Start of Block

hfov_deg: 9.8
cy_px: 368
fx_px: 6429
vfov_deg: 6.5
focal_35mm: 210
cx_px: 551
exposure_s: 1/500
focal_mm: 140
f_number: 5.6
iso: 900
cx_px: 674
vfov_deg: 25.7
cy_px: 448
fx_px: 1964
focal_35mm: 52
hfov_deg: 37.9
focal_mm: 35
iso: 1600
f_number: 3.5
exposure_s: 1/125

End of Block
Start of Block

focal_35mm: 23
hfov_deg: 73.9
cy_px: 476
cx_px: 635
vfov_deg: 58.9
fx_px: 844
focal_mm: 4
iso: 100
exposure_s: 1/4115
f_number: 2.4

End of Block

_Work to complete_
Your task is to restate, word for word, only those lines above that fall between the line holding "hfov_deg: 9.8" and the line holding "exposure_s: 1/125", inclusive.

_Output for this exercise_
hfov_deg: 9.8
cy_px: 368
fx_px: 6429
vfov_deg: 6.5
focal_35mm: 210
cx_px: 551
exposure_s: 1/500
focal_mm: 140
f_number: 5.6
iso: 900
cx_px: 674
vfov_deg: 25.7
cy_px: 448
fx_px: 1964
focal_35mm: 52
hfov_deg: 37.9
focal_mm: 35
iso: 1600
f_number: 3.5
exposure_s: 1/125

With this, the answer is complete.